While I really appreciate how much people love and respect Hope it's hard to hear some times, especially when you're not expecting it. Me, I actually had nothing to say to it on a conference call so there was this terribe long awkward pause before I uttered thanks. I wish more people told Hope how they felt when she was alive, so I once again implore you to let people know how you feel about them (especially when it's positive). I love Hope with all my heart but the show and of love and support for her and our family is something that has been indescribable. I know I'm a lucky son-of-a-gun for so many reasons so please no pity for us, love the ones in your life, appreciate that they are even there, try not to take things like your health for granted, and try to find that balance between work and fun. I'm still working on the latter, but in the meantime the boys and I are sweating to everything.

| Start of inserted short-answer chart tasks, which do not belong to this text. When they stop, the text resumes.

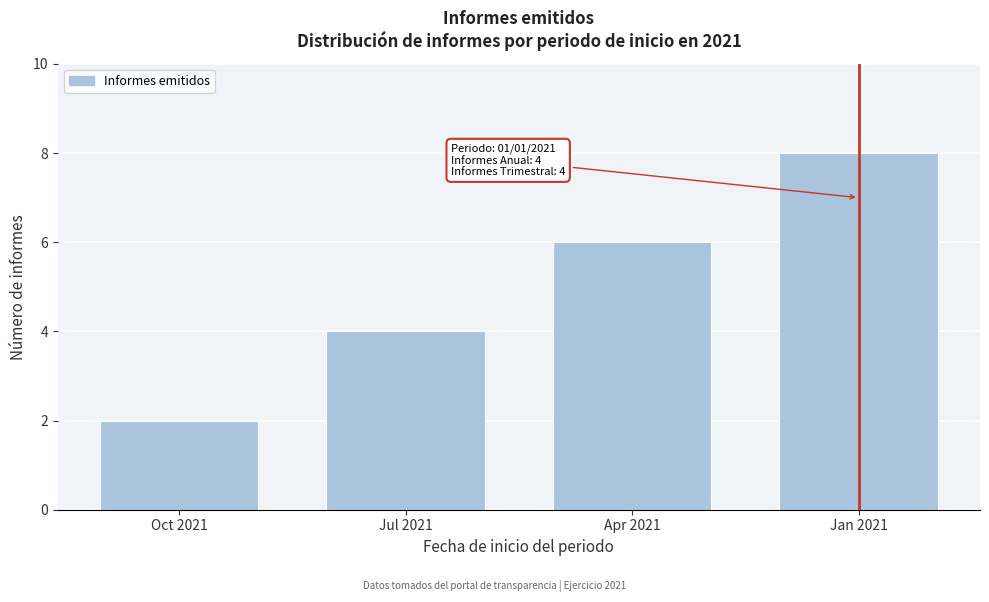

Reading left to right, transcribe all the data shown in this chart.

Oct 2021=2	Jul 2021=4	Apr 2021=6	Jan 2021=8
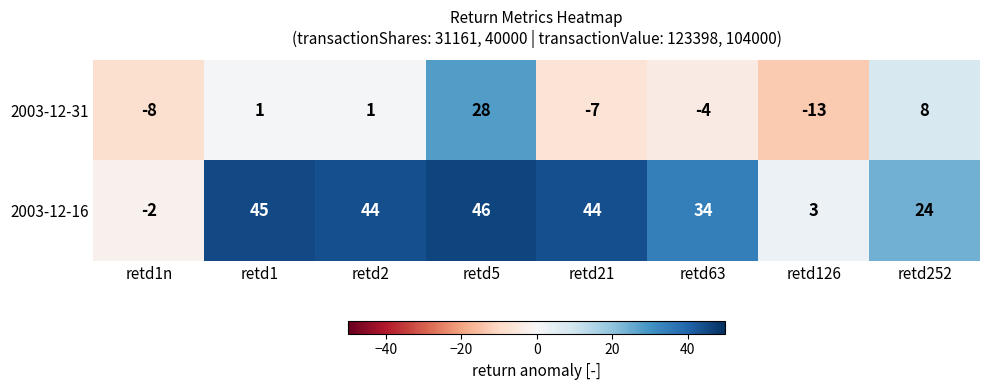

At which category is the sum across all series the highest?

retd5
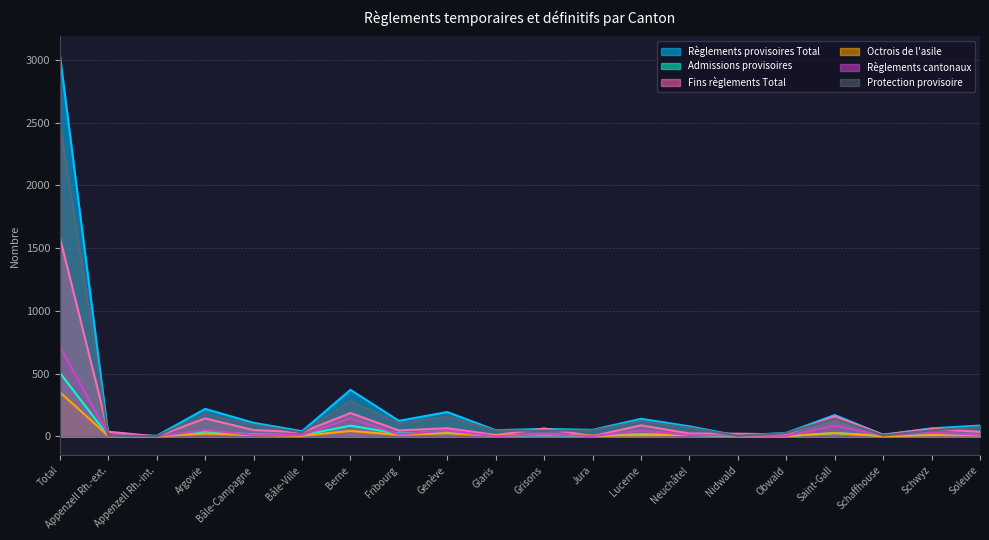

What are all the series names shown in the legend?

Règlements provisoires Total, Admissions provisoires, Fins règlements Total, Octrois de l'asile, Règlements cantonaux, Protection provisoire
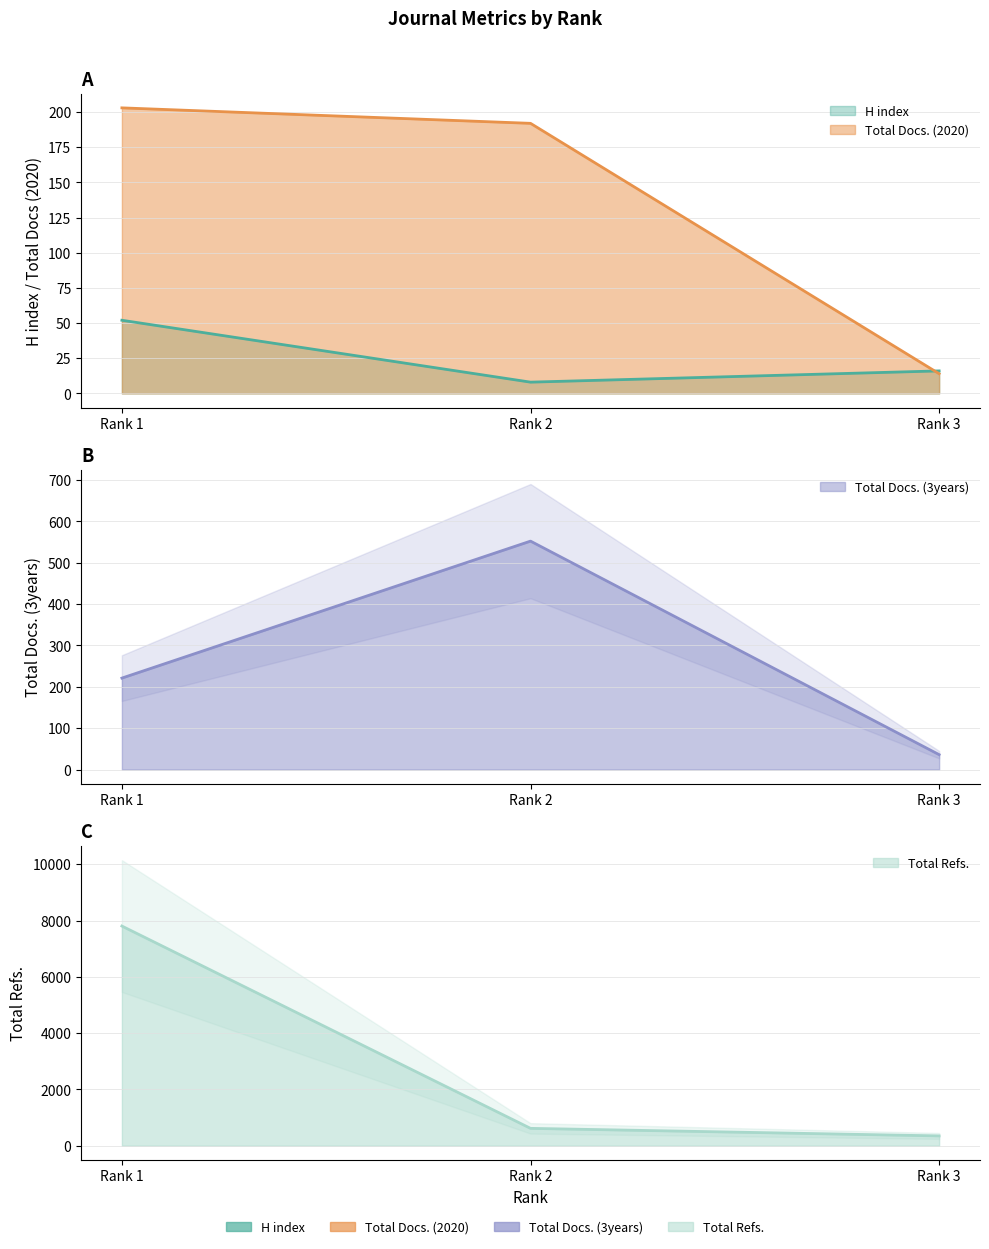

Is it true that Total Docs. (2020) equals 192 at Rank 2?

True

That reminds me that the one thing Hope and I argued about the most was A/C, whether it was in the car or the house. She loved it always on, always making sure there was zero humidity wherever she was at. I always love the fresh air even if it is humid (well not this hot and humid) so we would fight over when to open windows in the house and car. I know I've said this before, but it's the little things you miss the most. Like in Good Will Hunting when Robin Williams talks about his deceased wife and how she farted in bed and he would blame the dog (I've actually got away with this one too before with Shadow and now Mocha). Nobody knows the little things like that but a couple and it's the hardest thing you miss. No matter how late I got to bed I would always say the same thing to Hope when I got in and she would always reach over and touch me. I remember a couple of times when I fell asleep on the couch she would come out at 3 AM and say she reached over and I wasn't there. Unlike Robin Williams in Good Will Hunting I am working on moving on for the kids and I. I know we can do it with a little help from Hope and cold air.